You are confusing courage with leadership. In military terms: do you really want the General of your army running into the fire fight to pull some guy to safety? No, the General leads by sending a soldier/soldiers to save the individual. The leader needs to make decisions that protect the whole unit and sometimes have to make tough decisions in spite of the individual. In this case Pflugrad acted like a courageous soldier rather than a well thought leader.

Courage and selfless service are pieces of leadership, and I have confused nothing. The answer about the General is YES. There are dozens ready to replace him/her. If present, the General would lead by displaying courage and selfless service.

I've served among these types of leaders for nearly 30 years. But, thanks for putting it in "military terms" for me.

Now I am done...we have different opinions. It's OK. If I were ever in a position to hire Pflu, I would do so immediatey - that's the bottom line for me.

I'll probably regret it but I'm going to throw in my 2 cents. The military motto of "Mission First, People Always" is the balancing act for all leaders, whether military or civilian. Studies by the Army War College reflect that those leaders who are results oriented but are not people oriented are seldom considered to be great leaders. Likewise, those same studies show that while blind loyalty to your troops or team may endear you to them, those same people seldom consider you to be a great leader if you fail to accomplish the "mission." The great leaders are those who are consistently able to balance and blend those two sometimes competing goals.

— EXERCISE DESCRIPTION —
List every word or phrase that appears inside quotation marks in the leadership discussion.

— DATASET ROWS —

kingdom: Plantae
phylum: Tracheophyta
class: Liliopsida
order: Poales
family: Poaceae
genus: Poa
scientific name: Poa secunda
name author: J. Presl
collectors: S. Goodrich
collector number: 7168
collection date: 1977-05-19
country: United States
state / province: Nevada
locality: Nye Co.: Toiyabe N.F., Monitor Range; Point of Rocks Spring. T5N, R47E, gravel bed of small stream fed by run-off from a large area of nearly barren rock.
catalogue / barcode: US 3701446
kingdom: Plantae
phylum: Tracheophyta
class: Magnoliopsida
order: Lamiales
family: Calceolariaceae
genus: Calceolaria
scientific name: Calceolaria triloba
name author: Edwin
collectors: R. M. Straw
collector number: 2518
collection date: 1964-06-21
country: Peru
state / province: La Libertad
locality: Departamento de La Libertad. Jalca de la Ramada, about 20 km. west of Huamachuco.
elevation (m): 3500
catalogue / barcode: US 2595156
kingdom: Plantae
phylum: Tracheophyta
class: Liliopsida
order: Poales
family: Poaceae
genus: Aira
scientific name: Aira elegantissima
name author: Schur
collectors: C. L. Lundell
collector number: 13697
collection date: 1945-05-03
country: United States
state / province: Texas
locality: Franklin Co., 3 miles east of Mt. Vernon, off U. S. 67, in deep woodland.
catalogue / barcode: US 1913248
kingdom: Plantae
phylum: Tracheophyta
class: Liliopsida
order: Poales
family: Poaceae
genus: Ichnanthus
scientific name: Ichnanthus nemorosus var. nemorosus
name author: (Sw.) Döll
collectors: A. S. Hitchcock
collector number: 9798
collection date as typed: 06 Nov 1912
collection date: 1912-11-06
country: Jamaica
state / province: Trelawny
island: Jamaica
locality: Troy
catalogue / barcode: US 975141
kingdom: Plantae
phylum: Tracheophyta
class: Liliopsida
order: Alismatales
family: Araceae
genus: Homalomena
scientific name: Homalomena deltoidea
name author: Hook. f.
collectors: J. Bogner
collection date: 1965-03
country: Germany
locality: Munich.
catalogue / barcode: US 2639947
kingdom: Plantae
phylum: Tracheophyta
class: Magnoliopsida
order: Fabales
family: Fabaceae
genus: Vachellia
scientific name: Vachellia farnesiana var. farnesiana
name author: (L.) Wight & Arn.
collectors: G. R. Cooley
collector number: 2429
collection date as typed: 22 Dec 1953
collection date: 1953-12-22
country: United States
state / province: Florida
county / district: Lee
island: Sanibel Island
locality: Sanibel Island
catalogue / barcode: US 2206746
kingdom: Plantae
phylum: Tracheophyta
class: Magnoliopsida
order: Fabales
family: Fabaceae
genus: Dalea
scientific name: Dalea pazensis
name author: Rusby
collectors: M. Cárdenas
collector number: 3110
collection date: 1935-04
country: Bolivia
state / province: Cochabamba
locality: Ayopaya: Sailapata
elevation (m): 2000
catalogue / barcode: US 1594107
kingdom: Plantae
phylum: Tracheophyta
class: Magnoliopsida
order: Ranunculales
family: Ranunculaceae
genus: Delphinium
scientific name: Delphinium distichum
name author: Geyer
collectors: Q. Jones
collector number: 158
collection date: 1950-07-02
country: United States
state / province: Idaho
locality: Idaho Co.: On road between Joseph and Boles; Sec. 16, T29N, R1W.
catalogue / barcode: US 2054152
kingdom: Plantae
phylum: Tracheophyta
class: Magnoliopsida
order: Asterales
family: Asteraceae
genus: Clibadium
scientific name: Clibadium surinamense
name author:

— EXERCISE RESULT —
- military terms
- Mission First, People Always
- mission